Your goal =
In the article on financial aid officers and student loan companies, why does Susan Fischer decline to serve on a student loan company's advisory board?

====== Extract to read ======

After learning the director of financial aid at the University of Wisconsin-Milwaukee sits on an advisory board of a private student loan company, some are concerned about what could be an ethical gray area.

The Milwaukee campus controversy surrounds Jane Hojan-Clark, who sits on the Student Loan Board of Xpress, a company that has come under scrutiny recently after New York Attorney General Andrew Cuomo discovered colleges were receiving financial kickbacks from student loan companies.

Financial aid administrators across the country that are associated with Student Loan Xpress have come under scrutiny as well.

Last week, The New York Times reported financial aid administrators at Columbia University, the University of Texas and the University of Southern California held stock in Student Loan Xpress while the company was on the universities' preferred lender lists.

According to The New York Times, Cuomo's aides presented new details Monday that financial aid officers at John Hopkins University and Capella University were paid consultants for Student Loan Xpress.

Susan Fischer, director of financial aid at the University of Wisconsin-Madison, defended Hojan-Clark, saying she sits on the advisory board to represent students on access to loans.

"She has no stock, no payback," Fischer said. "She is just trying to help her students and unfortunately is being used as an example of what not to do."

Tom Culligan, legislative assistant to U.S. Rep. Tom Petri, R-Wis. — who sits on the House Education and Labor Committee currently examining the student loan industry —said no matter the intention of the financial aid officers, it is best to be neutral because it is easiest to serve students.

"A lot of student financial aid officers are good people but get a negative perception," Culligan said. "Remaining neutral and impartial in these cases eliminates controversy."

Petri is working with his colleagues to ensure more transparency between financial aid officers and student loans companies, Culligan said. However, he added that ultimately Petri would like to see preferred lender lists eliminated.

At UW-Madison, financial aid administrators choose not to sit on any advisory boards, so there is little conflict of interest and little perception of unethical practice.

Fischer said student loan companies have asked her to serve on an advisory board, but added she is not comfortable with the idea and does not have the time for it regardless.

"I do not criticize colleagues who do serve on advisory boards," Fischer said. "Advisory boards do deserve a student voice, but it is often construed as a conflict of interest."

Fischer said UW-Madison students are told to maximize the money they first receive from the government through Stafford loans.

However, Fischer said since the majority of students need additional support through loans from private companies.

"We publish five lenders for private companies," Fischer said. "We do not consider them preferred but rather suggested."

Fischer said loans are approved from various lenders — not only the five listed — and the school's website links students to a more detailed list of alternative loan companies.

====== Source data ======

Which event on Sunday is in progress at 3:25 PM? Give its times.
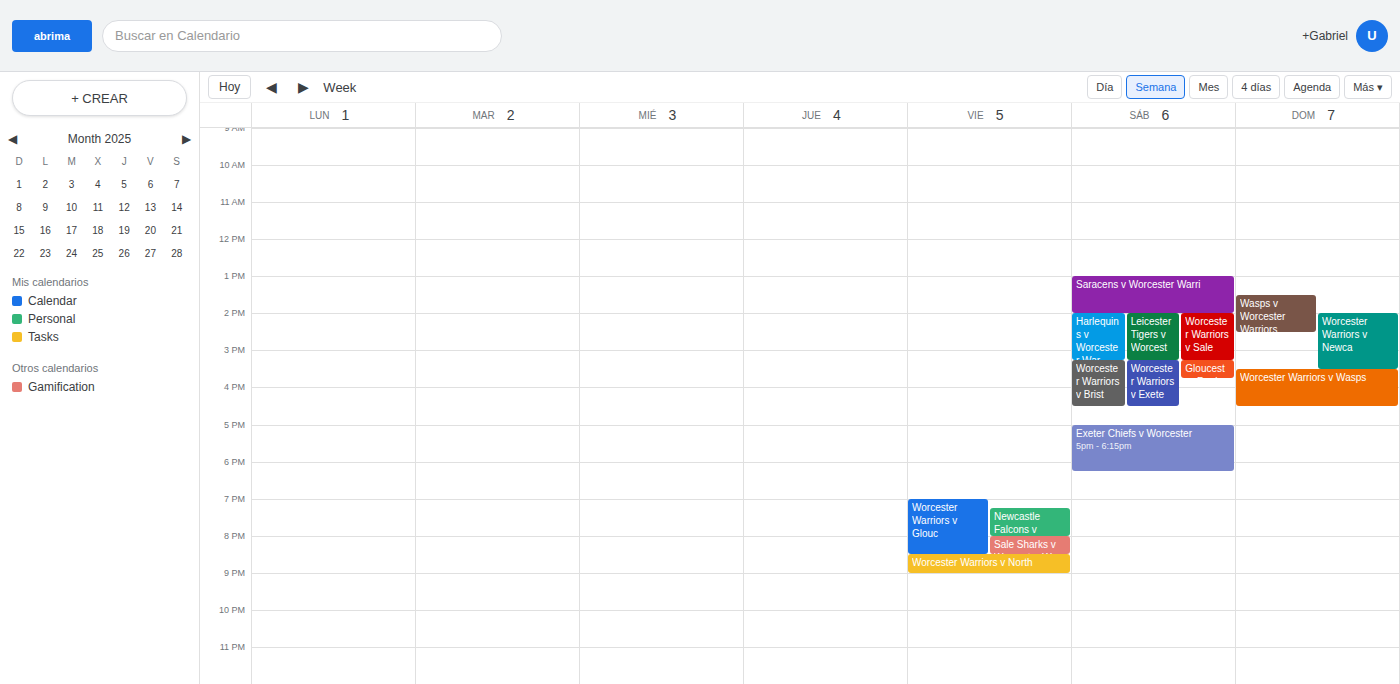
"Worcester Warriors v Newca", 2:00 PM to 3:30 PMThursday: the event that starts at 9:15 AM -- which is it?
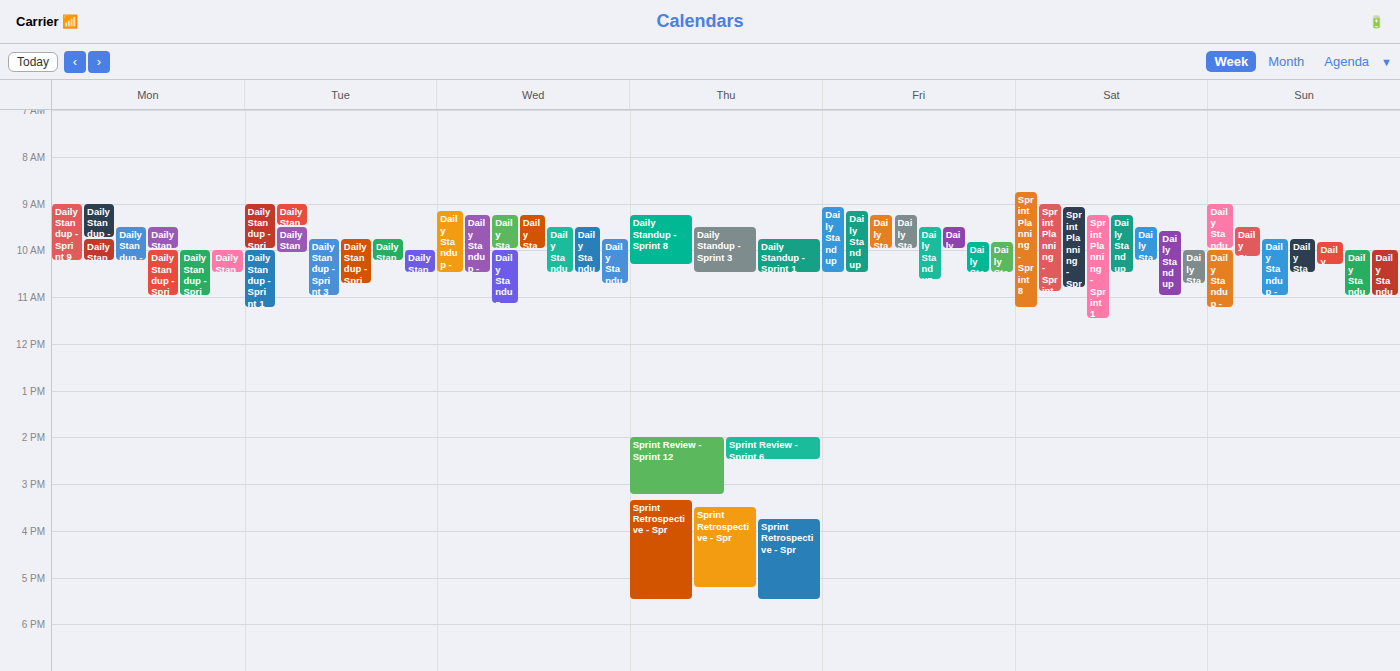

======

Response =
Fischer says she is not comfortable with the idea of serving on an advisory board. She adds that she does not have the time for it anyway.